The first picture at the Holiday Inn shows a rate or $94.  I figured a few dollars in taxes, sounded reasonable so I booked two rooms.  After booking and getting my confirmation number, I see my total with all the taxes and additional charges.  So, no way was my total going to be $278.

I decided to call the hotel - they had one main number and one that said front desk.  I spoke to "Tony".  I told him the situation and asked if that was my final total and it did not show the additional charges prior to booking and giving my cc info. etc.

I told him we would be arriving late - 10PM or so.  I said, please don't let me come there, and I have to pay more.  He checked and said, yes, that is my total.  I asked him if he was "front desk" and he said Central Reservations......so it's not Front desk like I read......

Something told me he was probably wrong.

We arrived around 10pm and I was told my total was $381 +.  I showed him the pictures on my phone and that I spoke to Tony and he said, final Total $278.  I was checking out by 11 am.  I also told her and showed her Best Western comparing prices.  Just needed a place to sleep.

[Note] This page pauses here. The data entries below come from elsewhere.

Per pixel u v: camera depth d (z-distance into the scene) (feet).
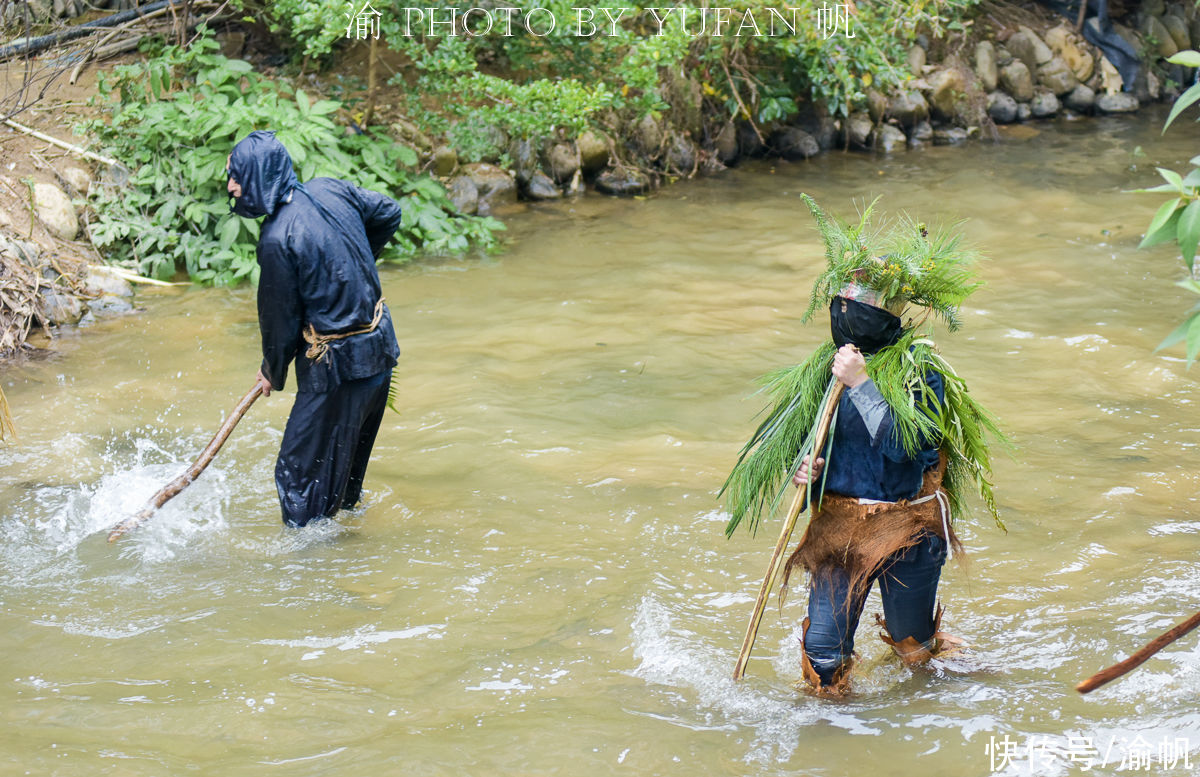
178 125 29.01
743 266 29.35
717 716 12.04
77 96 31.60
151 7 34.96
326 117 32.81
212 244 28.25
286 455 16.48
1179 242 7.77
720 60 38.65
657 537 16.17
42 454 18.94
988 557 15.44
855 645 13.48
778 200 35.73
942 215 33.55
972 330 24.56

The girl taken care of us, called someone over.  She looked on the computer.  I also made sure I would not be charged for parking $18 since I had reserved AAA no parking fee.  I started to discuss with hubby....it is now late, I wonder if we can find a room now, etc. etc.  She told us that ""Tony" was right and wrong and that our final total was $281 and were we okay with it.  I said, yes of course.

I was not going to argue or insist.  I did not need to pay an additional $22 for shuttle - we were not there for it or needed it.  The taxes are billed and the $22 is billed - making it $278.  I don't know how they came up with $381......more taxes????/

We were tired and just happy with the $281.


----------